2024-07-16 00:25:53.1172|49|Warn|NServiceBus.Transport.RabbitMQ.MessagePump|‘Particular.Nsb.Nova.Staging MessagePump’ channel shutdown: AMQP close-reason, initiated by Peer, code=406, text=‘PRECONDITION_FAILED - delivery acknowledgement on channel 1 timed out. Timeout value used: 1800000 ms. This timeout value can be configured, see consumers doc guide to learn more’, classId=0, methodId=0
2024-07-16 00:25:53.1172|49|Warn|NServiceBus.Transport.RabbitMQ.MessagePumpConnectionFailedCircuitBreaker|The circuit breaker for ‘Particular.Nsb.Nova.Staging MessagePump’ is now in the armed state
2024-07-16 00:25:53.1172|75|Info|NServiceBus.Transport.RabbitMQ.MessagePump|‘Particular.Nsb.Nova.Staging MessagePump’: Attempting to reconnect in 10 seconds.
2024-07-16 00:26:03.1584|229|Info|NServiceBus.Transport.RabbitMQ.MessagePump|‘Particular.Nsb.Nova.Staging MessagePump’: Connection to the broker reestablished successfully.
2024-07-16 00:26:03.1584|75|Info|NServiceBus.Transport.RabbitMQ.MessagePumpConnectionFailedCircuitBreaker|The circuit breaker for ‘Particular.Nsb.Nova.Staging MessagePump’ is now disarmed
2024-07-16 00:57:03.1664|173|Warn|NServiceBus.Transport.RabbitMQ.MessagePump|‘Particular.Nsb.Nova.Staging MessagePump’ channel shutdown: AMQP close-reason, initiated by Peer, code=406, text=‘PRECONDITION_FAILED - delivery acknowledgement on channel 1 timed out. Timeout value used: 1800000 ms. This timeout value can be configured, see consumers doc guide to learn more’, classId=0, methodId=0
2024-07-16 00:57:03.1664|173|Warn|NServiceBus.Transport.RabbitMQ.MessagePumpConnectionFailedCircuitBreaker|The circuit breaker for ‘Particular.Nsb.Nova.Staging MessagePump’ is now in the armed state
2024-07-16 00:57:03.1822|221|Info|NServiceBus.Transport.RabbitMQ.MessagePump|‘Particular.Nsb.Nova.Staging MessagePump’: Attempting to reconnect in 10 seconds.
2024-07-16 00:57:13.2072|159|Info|NServiceBus.Transport.RabbitMQ.MessagePumpConnectionFailedCircuitBreaker|The circuit breaker for ‘Particular.Nsb.Nova.Staging MessagePump’ is now disarmed
2024-07-16 00:57:13.2072|229|Info|NServiceBus.Transport.RabbitMQ.MessagePump|‘Particular.Nsb.Nova.Staging MessagePump’: Connection to the broker reestablished successfully.
2024-07-16 01:28:13.2289|162|Warn|NServiceBus.Transport.RabbitMQ.MessagePump|‘Particular.Nsb.Nova.Staging MessagePump’ channel shutdown: AMQP close-reason, initiated by Peer, code=406, text=‘PRECONDITION_FAILED - delivery acknowledgement on channel 1 timed out. Timeout value used: 1800000 ms. This timeout value can be configured, see consumers doc guide to learn more’, classId=0, methodId=0
2024-07-16 01:28:13.2289|162|Warn|NServiceBus.Transport.RabbitMQ.MessagePumpConnectionFailedCircuitBreaker|The circuit breaker for ‘Particular.Nsb.Nova.Staging MessagePump’ is now in the armed state
2024-07-16 01:28:13.2289|131|Info|NServiceBus.Transport.RabbitMQ.MessagePump|‘Particular.Nsb.Nova.Staging MessagePump’: Attempting to reconnect in 10 seconds.
2024-07-16 01:28:23.3184|220|Info|NServiceBus.Transport.RabbitMQ.MessagePump|‘Particular.Nsb.Nova.Staging MessagePump’: Connection to the broker reestablished successfully.

Hi @RMarcum,

I’m sorry - somehow this slipped through the cracks and we missed your follow-up logs.
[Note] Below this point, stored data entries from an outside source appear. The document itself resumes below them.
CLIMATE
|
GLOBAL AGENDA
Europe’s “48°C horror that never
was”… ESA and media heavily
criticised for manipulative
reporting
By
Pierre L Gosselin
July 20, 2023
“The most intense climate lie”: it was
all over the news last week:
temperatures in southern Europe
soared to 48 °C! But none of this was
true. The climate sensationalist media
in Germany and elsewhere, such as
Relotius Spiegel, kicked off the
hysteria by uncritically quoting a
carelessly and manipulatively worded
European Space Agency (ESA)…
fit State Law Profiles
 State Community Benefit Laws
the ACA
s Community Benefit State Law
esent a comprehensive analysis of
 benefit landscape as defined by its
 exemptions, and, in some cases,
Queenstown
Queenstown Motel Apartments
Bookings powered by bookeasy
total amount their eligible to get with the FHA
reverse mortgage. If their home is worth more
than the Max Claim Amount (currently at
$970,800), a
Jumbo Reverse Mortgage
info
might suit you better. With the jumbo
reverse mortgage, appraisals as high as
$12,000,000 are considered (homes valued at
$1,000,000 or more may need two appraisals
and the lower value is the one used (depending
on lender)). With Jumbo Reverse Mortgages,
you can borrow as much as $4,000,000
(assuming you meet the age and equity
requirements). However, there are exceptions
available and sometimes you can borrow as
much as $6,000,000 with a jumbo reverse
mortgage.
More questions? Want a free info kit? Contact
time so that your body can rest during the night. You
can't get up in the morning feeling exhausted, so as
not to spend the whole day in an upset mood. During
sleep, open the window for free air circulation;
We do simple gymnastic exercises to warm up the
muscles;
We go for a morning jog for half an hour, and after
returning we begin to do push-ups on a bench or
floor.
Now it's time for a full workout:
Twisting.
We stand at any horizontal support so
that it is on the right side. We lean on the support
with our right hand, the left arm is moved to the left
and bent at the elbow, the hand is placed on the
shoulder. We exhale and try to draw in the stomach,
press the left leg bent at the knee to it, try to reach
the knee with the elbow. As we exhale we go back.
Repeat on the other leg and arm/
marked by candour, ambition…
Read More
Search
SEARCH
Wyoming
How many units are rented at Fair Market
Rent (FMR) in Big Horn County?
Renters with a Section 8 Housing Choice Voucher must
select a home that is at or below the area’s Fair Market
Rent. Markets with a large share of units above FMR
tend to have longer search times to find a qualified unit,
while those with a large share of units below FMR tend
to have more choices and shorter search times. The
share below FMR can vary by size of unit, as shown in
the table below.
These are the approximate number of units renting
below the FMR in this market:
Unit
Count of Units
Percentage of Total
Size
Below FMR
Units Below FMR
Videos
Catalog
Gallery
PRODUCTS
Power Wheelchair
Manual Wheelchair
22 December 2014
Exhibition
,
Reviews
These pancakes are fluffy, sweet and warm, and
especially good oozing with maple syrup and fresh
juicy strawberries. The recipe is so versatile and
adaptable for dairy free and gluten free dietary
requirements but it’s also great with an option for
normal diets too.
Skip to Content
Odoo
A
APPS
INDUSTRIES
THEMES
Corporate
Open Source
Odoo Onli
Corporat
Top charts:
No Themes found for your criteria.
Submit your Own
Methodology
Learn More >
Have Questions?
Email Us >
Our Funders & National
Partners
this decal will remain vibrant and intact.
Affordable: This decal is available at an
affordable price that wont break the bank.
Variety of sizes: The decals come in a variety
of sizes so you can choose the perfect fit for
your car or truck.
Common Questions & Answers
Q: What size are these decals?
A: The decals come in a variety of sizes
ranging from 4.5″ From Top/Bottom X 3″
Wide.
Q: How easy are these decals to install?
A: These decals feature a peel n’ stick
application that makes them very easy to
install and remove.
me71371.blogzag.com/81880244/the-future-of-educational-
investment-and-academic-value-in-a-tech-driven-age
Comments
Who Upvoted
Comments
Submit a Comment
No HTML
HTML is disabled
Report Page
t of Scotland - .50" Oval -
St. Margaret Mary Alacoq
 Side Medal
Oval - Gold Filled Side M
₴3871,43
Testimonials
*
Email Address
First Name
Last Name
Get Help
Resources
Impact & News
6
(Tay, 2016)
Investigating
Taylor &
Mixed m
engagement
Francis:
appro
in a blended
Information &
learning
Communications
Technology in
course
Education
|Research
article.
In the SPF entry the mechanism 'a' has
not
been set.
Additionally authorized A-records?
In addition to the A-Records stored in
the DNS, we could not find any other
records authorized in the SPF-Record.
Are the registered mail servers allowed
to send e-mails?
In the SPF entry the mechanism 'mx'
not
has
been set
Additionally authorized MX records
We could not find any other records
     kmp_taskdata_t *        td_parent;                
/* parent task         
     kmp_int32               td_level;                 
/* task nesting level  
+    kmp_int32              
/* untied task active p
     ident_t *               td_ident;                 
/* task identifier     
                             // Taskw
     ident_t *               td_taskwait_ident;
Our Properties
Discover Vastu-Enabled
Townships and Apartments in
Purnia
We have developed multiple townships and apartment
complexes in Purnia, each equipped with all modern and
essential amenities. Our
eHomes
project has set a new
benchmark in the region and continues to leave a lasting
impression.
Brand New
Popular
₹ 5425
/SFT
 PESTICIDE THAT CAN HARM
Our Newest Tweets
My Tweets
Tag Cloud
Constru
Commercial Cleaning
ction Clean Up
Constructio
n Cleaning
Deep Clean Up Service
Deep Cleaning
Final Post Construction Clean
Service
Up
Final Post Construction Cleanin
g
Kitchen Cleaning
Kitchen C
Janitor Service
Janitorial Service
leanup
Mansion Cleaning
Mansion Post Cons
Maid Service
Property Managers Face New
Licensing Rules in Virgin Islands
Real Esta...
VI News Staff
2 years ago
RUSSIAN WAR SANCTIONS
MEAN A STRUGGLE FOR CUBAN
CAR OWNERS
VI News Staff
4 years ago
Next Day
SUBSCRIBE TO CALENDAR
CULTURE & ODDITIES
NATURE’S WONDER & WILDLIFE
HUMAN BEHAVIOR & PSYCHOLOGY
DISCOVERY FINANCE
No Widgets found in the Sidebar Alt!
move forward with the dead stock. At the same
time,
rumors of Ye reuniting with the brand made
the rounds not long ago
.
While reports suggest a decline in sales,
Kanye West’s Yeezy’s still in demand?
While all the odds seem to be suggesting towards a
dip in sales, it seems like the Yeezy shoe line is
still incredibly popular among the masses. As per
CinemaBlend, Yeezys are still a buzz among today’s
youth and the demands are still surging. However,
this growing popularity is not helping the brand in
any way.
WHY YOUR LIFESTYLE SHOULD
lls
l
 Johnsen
The errors you are seeing is not related to the RabbitMQ fix that Tomasz highlighted earlier.

The part from your logs that is important here is:

delivery acknowledgement on channel 1 timed out. Timeout value used: 1800000 ms

This indicates that ServiceControl tried to read a message from a queue and it took more than 3 minutes to ACK the message. This is almost definitely a problem with the internal ServiceControl database.

Can we ask you to send the full ServiceControl log files (including the RavenDB log files) to the particular support email address? That way we can look at them in more detail and let you know how we can resolve the connection issue.